**Yang Perlu Dikerjakan**
• a. Tolong tentukan apakah setiap pernyataan berikut sesuai dengan teks tentang taubat, lalu jawab ya atau tidak disertai kutipan persis dari teks yang menjadi penentunya: (i) Dunia adalah tempat untuk ditinggali selamanya. (ii) Manusia bukan makhluk yang terjaga dari salah dan dosa. (iii) Allah membiarkan hamba-hamba-Nya terjebak dalam kebingungan.
• b. Perbarui bagian teks tentang taubat mulai dari "Oleh sebab itu, orang" sampai dengan "lupa dan lalai.", dengan mengganti "kelalaian" menjadi "kealpaan".

**Teks yang Diberikan**
####
Sejak diciptakan oleh Allah, manusia selalu berada di atas sebuah titian perjalanan.
Dunia bukanlah negeri untuk ditinggali selamanya. Akan tetapi ia adalah tempat persinggahan dan sekedar untuk lewat saja …
Perjalanan ini tidak akan pernah berakhir
kecuali setelah kita menghadap Allah. Barangsiapa yang berlaku baik di
dalam perjalanannya niscaya akan diberi balasan dengan kenikmatan abadi
di surga… Dan barangsiapa yang berlaku jelek di dalam perjalanannya
niscaya akan dibalas dengan siksa yang pedih di dalam Jahannam.
Oleh sebab itu, orang yang berbahagia adalah yang selalu bersiap-siap
untuk menempuh perjalanan ini dan membekali dirinya untuk itu. Dia pun
mempersiapkan bekal ketakwaan dan amal shalihnya. Sedangkan orang yang
celaka ialah orang-orang yang menyia-nyiakan umurnya di dalam kelalaian
dan kemaksiatan. Sehingga kedatangannya tatkala menghadap Tuhannya ia
divonis sebagaimana para pendurhaka, pelaku dosa dan kesalahan.
Sementara itu, di dalam perjalanannya menuju Allah seorang hamba
pastilah akan mengalami sesuatu yang tidak terpuji, baik berupa ucapan
maupun perbuatan; sebab manusia bukanlah makhluk yang ma’shum (terjaga
dari salah dan dosa). Dia tidak pernah lepas dari sifat lupa dan lalai.
Dan karena kemaksiatan-kemaksiatan merupakan sebab timbulnya murka
Allah terhadap hamba dan pemicu ditimpakannya hukuman atasnya maka
Allah ‘azza wa jalla tidaklah menelantarkan hamba-hamba-Nya menjadi
tawanan maksiat. Allah tidak membiarkan mereka terjebak dalam
kebingungan dan kekalutan. Akan tetapi Allah melimpahkan nikmat yang
sangat agung kepada mereka. Allah karuniakan kepada mereka sebuah
anugerah yang sangat besar. Yaitu dengan dibukakan-Nya pintu taubat dan
inabah bagi mereka. Kalau seandainya Allah tidak memberikan taufik
kepada hamba-hamba-Nya untuk bertaubat dan tidak memberikan nikmat
diterimanya taubat itu pastilah hamba akan terjebak dalam sebuah
kondisi sempit yang amat menyusahkan. Sehingga merekapun diliputi rasa
putus asa dari mendapatkan ampunan. Dan harapan mereka untuk bisa
mencari kedekatan dengan Tuhannya pun menipis dan terputuslah keinginan
mereka untuk bisa meraih ampunan, kelapangan dan kelonggaran.
####
**Cuplikan Data**
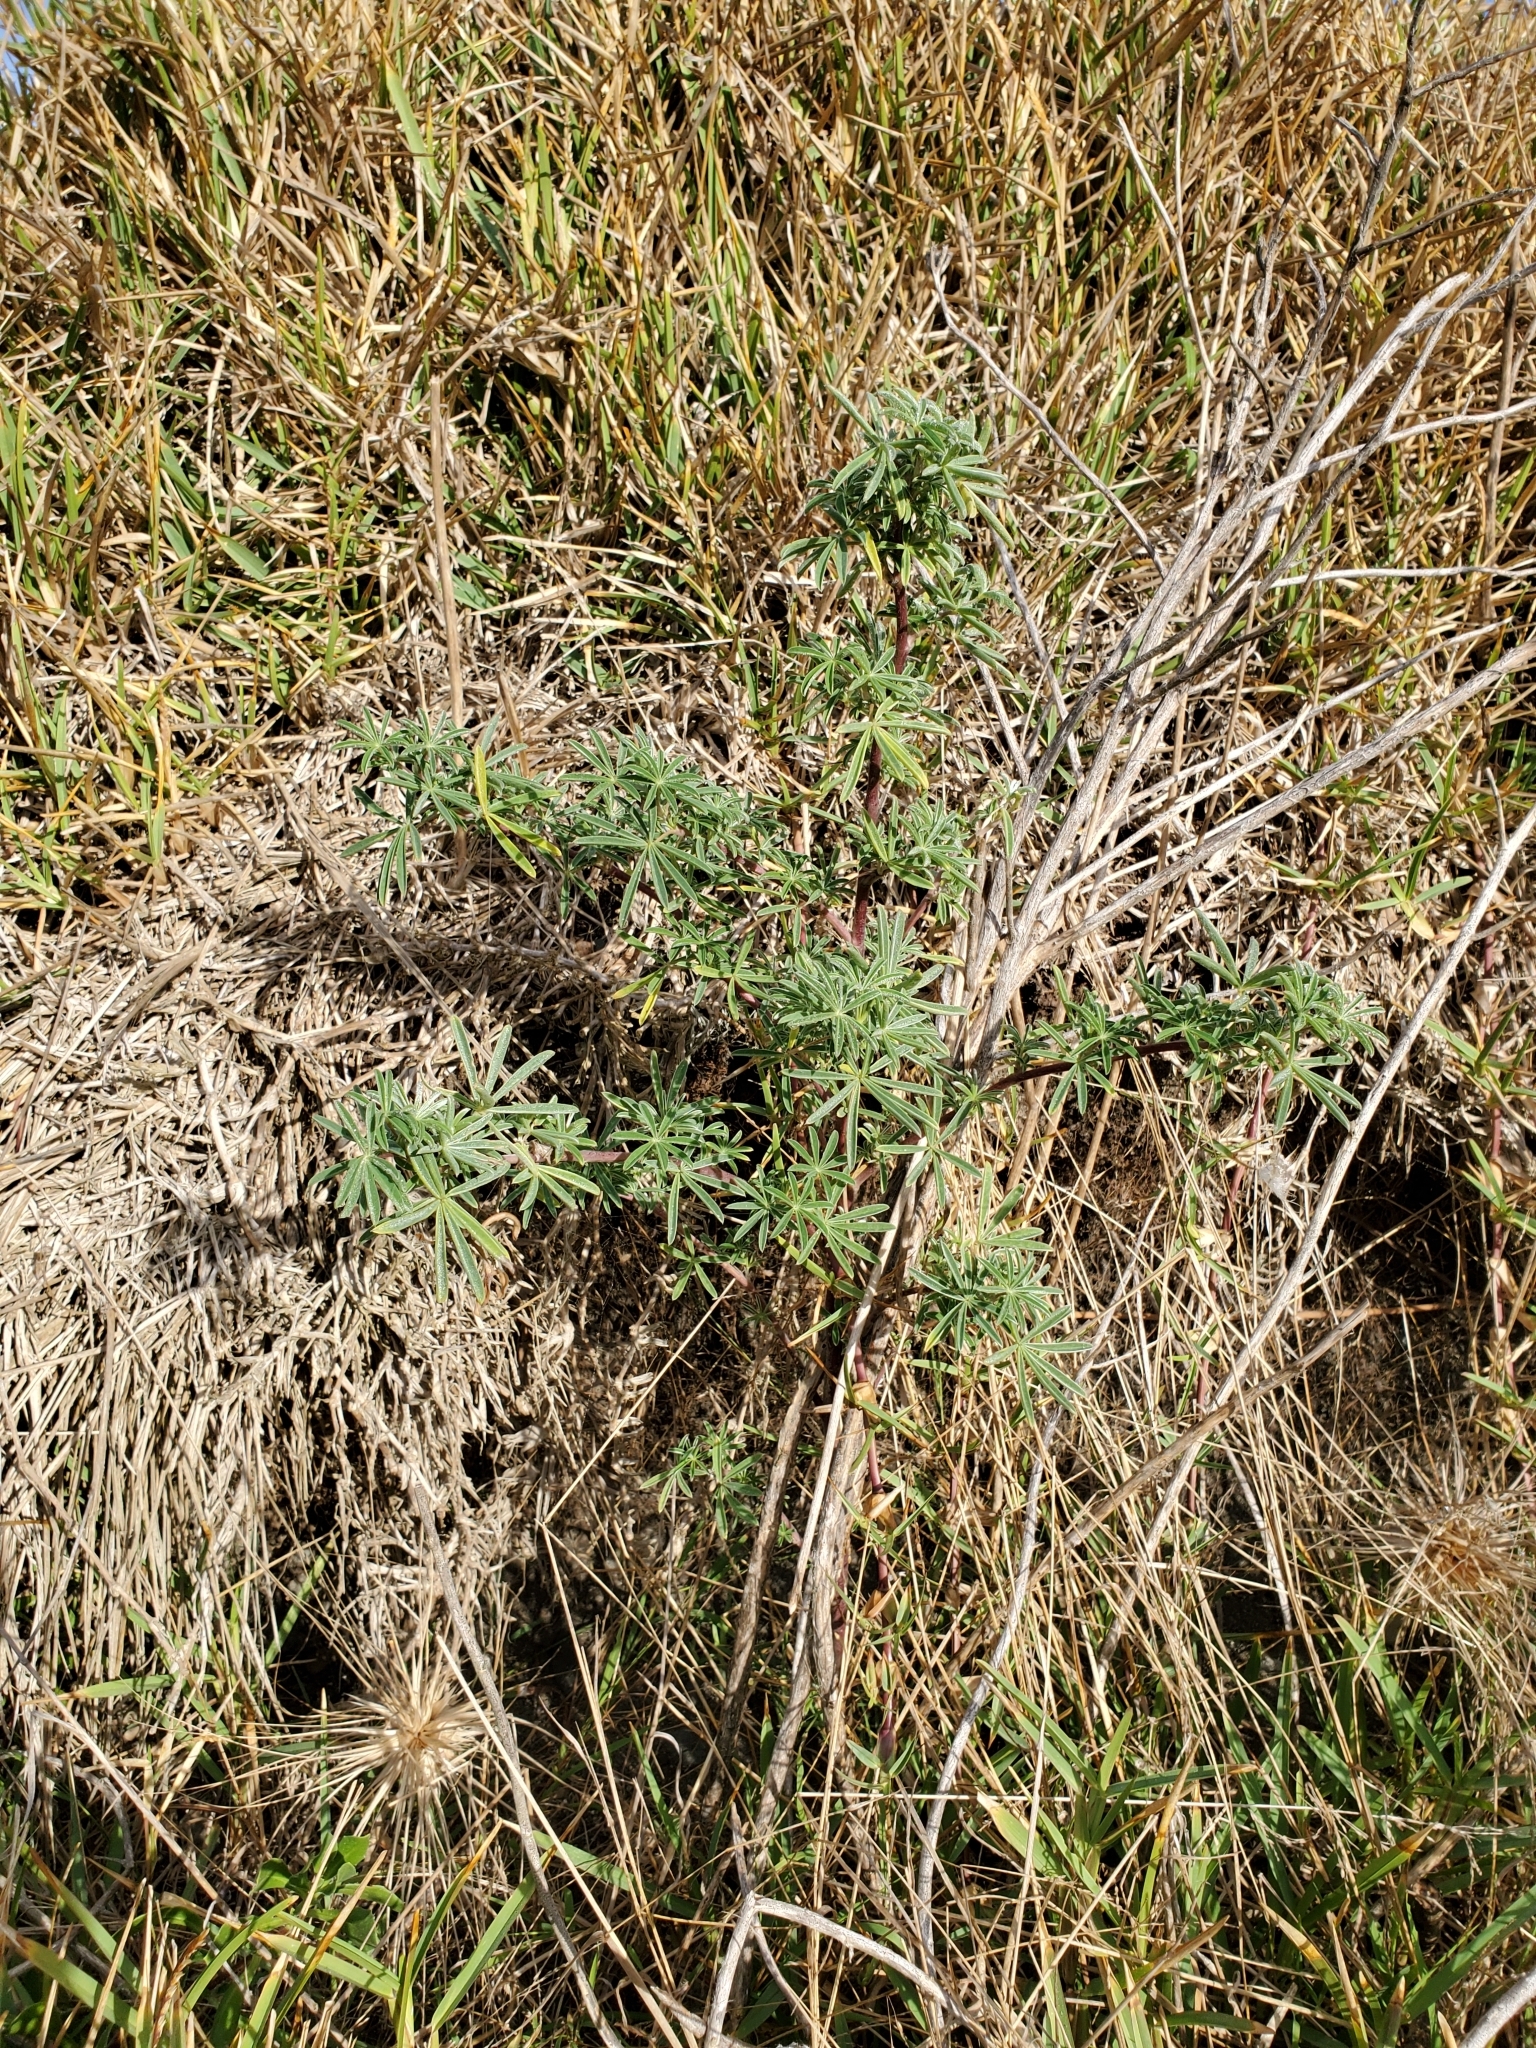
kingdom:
####
**Hasil per Tugas**
• a.
(i) Tidak: "Dunia bukanlah negeri untuk ditinggali selamanya."
(ii) Ya: "manusia bukanlah makhluk yang ma’shum (terjaga dari salah dan dosa)"
(iii) Tidak: "Allah tidak membiarkan mereka terjebak dalam kebingungan dan kekalutan."

• b.
Oleh sebab itu, orang yang berbahagia adalah yang selalu bersiap-siap
untuk menempuh perjalanan ini dan membekali dirinya untuk itu. Dia pun
mempersiapkan bekal ketakwaan dan amal shalihnya. Sedangkan orang yang
celaka ialah orang-orang yang menyia-nyiakan umurnya di dalam kealpaan
dan kemaksiatan. Sehingga kedatangannya tatkala menghadap Tuhannya ia
divonis sebagaimana para pendurhaka, pelaku dosa dan kesalahan.
Sementara itu, di dalam perjalanannya menuju Allah seorang hamba
pastilah akan mengalami sesuatu yang tidak terpuji, baik berupa ucapan
maupun perbuatan; sebab manusia bukanlah makhluk yang ma’shum (terjaga
dari salah dan dosa). Dia tidak pernah lepas dari sifat lupa dan lalai.